Professional Clients on Request

The product intervention measures imposed by ESMA and the NCAs on the marketing, distribution or sale of CFDs apply to retail clients. ESMA has identified an increase in the number of clients treated as professional clients on request by CFD providers and that some CFD providers are advertising the option of such treatment to retail clients.

In the Statement, ESMA reminds CFD providers that they must:

  • strictly refrain from implementing any form of practice that incentivises, induces or pressures an investor to be treated as a professional client and, in doing so, provides (non-exhaustive) examples of promotional language that would be considered to constitute such an incentive;
  • only treat a retail client as a professional client if an adequate assessment of the client’s expertise, experience and knowledge gives reasonable assurance, in the light of the nature of the transactions or services envisaged, that the client is capable of making investment decisions and understanding the risks involved.

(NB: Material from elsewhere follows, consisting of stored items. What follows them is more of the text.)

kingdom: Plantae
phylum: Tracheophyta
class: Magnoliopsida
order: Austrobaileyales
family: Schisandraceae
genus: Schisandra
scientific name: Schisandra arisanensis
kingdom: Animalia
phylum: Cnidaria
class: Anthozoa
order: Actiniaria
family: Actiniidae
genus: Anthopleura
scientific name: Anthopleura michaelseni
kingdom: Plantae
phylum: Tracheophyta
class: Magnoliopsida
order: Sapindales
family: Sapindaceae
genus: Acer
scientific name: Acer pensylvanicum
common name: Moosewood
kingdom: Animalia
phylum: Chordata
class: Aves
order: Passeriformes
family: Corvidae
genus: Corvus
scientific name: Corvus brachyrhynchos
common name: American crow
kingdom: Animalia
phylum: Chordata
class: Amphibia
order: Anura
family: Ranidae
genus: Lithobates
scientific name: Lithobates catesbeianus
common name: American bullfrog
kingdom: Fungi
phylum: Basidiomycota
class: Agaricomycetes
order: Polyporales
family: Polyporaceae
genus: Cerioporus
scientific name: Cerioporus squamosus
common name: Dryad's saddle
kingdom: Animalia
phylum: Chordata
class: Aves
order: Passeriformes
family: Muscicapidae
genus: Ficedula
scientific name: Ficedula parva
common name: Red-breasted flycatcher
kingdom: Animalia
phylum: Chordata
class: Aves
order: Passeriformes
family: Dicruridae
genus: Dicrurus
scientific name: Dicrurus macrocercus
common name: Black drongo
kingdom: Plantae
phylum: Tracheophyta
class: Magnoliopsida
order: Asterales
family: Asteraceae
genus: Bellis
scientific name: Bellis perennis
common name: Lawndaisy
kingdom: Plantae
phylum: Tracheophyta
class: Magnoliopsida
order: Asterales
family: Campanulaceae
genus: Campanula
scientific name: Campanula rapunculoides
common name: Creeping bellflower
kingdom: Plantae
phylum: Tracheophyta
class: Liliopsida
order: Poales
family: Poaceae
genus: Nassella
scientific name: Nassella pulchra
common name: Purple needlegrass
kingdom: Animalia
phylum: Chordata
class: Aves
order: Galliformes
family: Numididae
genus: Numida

Marketing, Distribution or Sale by Third-Country CFD-Providers

In the absence of authorisation or registration in the EU in accordance with MiFIR or with the national third-country regimes in force in the various EU Member States, a third country firm may only provide investment services to EU clients at the clients’ own exclusive initiative. However, where a third-country firm solicits clients or potential clients in the EU or promotes or advertises investment services or activities together with ancillary services in the EU, it will not be deemed to be providing a service at the client’s own exclusive initiative

Acccording to ESMA, some third-country firms are marketing CFDs that do not comply with ESMA’s measures to retail clients in the EU, particularly through on-line advertising.

Moreover, ESMA has observed that some EU CFD providers are marketing to retail clients the option to move their accounts to an intra-group third-country entity, noting in the Statement that this may constitute:

  • a circumvention of ESMA’s product intervention measures by the EU authorised firm; or
  • a solicitation of retail clients or potential clients, promotion or advertising of investment services in the EU by the third-country entity,

and providing examples of such marketing practices. ESMA also suggests that use by a corporate group of a common webpage to provide information on the activities of both EU and non-EU group entities may result in such a circumvention or solicitation, identifying features that might have that effect and one that might assist in avoiding it.

Conclusion

The Statement reminds CFD providers that they must comply with all applicable legislative requirements and with relevant product intervention decisions (whether adopted by ESMA and/or the NCAs), taking into consideration clarifications provided in relevant ESMA Q&As and the content of the Statement. It also warns CFD providers that ESMA has identified instances of non-compliant activity. EU and non-EU CFD providers should take this opportunity to review their activities by reference to the Statement to ensure that, if ESMA is watching, they will not be found wanting.